Last year, for instance, Senator Joan Johnson was approached by a 73-year-old farmer from her Adams County district who complained that his property-tax assessment recently had skyrocketed. His land had been classified as agricultural and was thus subject to lower tax rates. But the farmer hadn't worked the parcel in more than three years, so the assessor had raised his taxes.
Moved by the story, Johnson proposed a law that would have prevented former farmers from receiving higher tax bills. Unfortunately, the measure as written would have made nearly all of Larimer County--$1.2 billion of the county's entire $1.7 billion valuation--eligible for a brand-new, and completely undeserved, agricultural tax break. The bill was amended.
Colorado's 1995-1996 legislative session, which by law expires at midnight May 8, has been no less personal than previous sessions. Buried in bureaucratese, beneath debates about the Children's Code, gun-control laws, homosexual marriages and tax refunds, are bills that would affect just a small number of people--and sometimes no one at all.
What follows are some of the ways Colorado lawmakers can get personal:
Maybe someone has pissed off your constituents or publicly dissed one of your earlier pieces of legislation. It's time to get even.
SB 58: In the fall of 1994, Alex Pappas, a Congress Park businessman, applied for a liquor license for what he hoped would be a carry-out liquor store on 12th Avenue between Elizabeth and Clayton streets. Because of strong neighborhood opposition, his application was defeated.
State law prevents an applicant from reapplying for a liquor license at the same location for two years. So three months after being turned down, Pappas applied for a new license at a new location--approximately fifteen inches from the first address. Refused again, he filed a third time by making up a new address for the same location.
All of this made his neighbors--one of whom happens to be Senator Pat Pascoe--plenty angry. Soon after, Pascoe introduced SB 58, which would prevent a liquor-license applicant from reapplying within 500 feet of his previous application's location. It was signed into law by Governor Roy Romer on April 8.
HB 1344: Last year then-president of the University of Colorado Judith Albino received a well-publicized separation agreement: If she signed off on a divorce from CU, the regents would give her $500,000 worth of cash and prizes. That miffed Representative Jeanne Faatz, a Denver Republican and author of the 1993 Postemployment Compensation Act, which prevented state workers from enjoying golden parachutes--and which Albino's deal neatly skirted.

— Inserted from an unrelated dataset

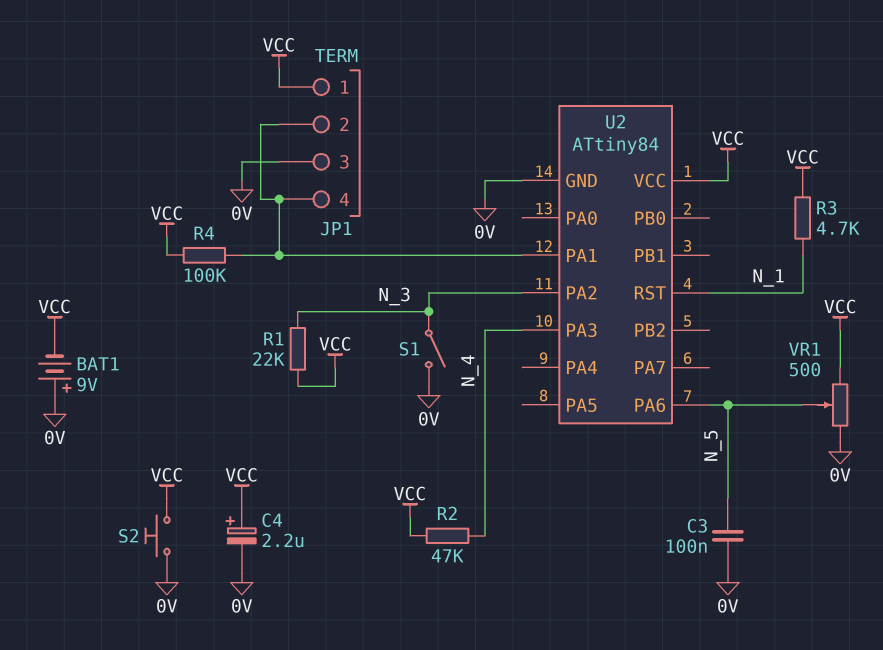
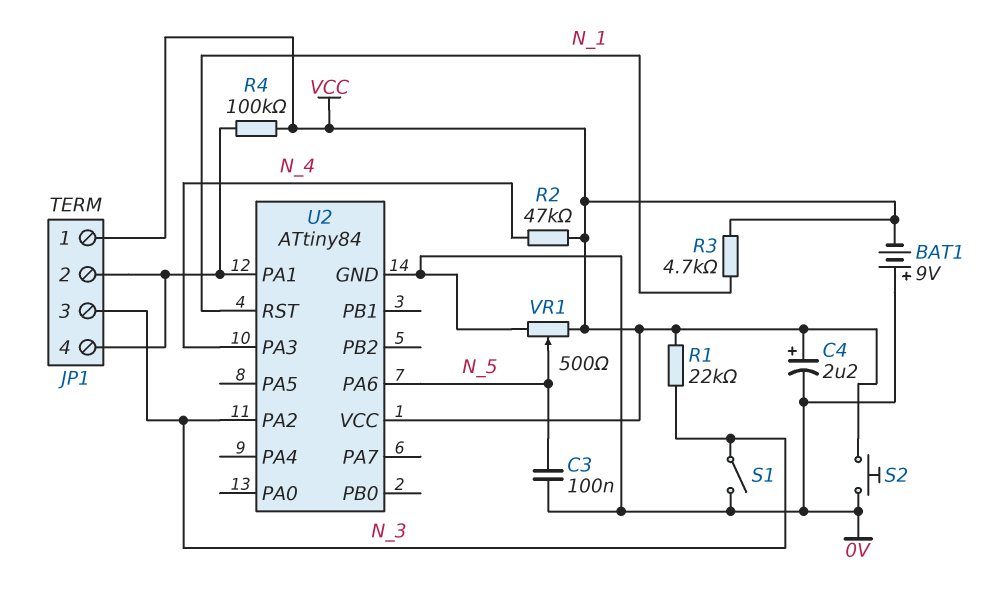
JP1 pin 3: 0V -> N_3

This time around, Faatz introduced HB 1344. The proposed law doesn't mention Albino, of course. But it requires any future goodbye deals to go through a review by the governor. And it specifically allows the president of the University of Colorado to be canned for any reason. That bill is currently on Romer's desk awaiting his signature.
HB 1362 et al.: The delicious Envirotest spat really deserves a category of its own. But it most closely fits under the "Payback" heading, simply because revenge and blackmail seem to be the fuel powering these legislative vehicles.
The current mess started back in January 1995, when Envirotest began its state-sanctioned monopoly on emissions testing. Supporters claim the deal has cut air pollution in the metro area. Yet the company also has logged numerous complaints about everything from wildly inaccurate results to surly employees.
Mindful of the resentment, Senator Bill Schroeder and Representative Eric Prinzler introduced HB 1362, which would have given Envirotest some competition from other tailpipe-emissions testers. The bill was killed in mid-April--which, for all intents and purposes, marked the beginning of the real fight.
Add to the legislative attack on Envirotest an ongoing effort by small-garage owners to place an initiative on the ballot that would permit them to home back in on the emissions-testing business, and Envirotest was ready to fight back. So it suggested several of its own pieces of legislation.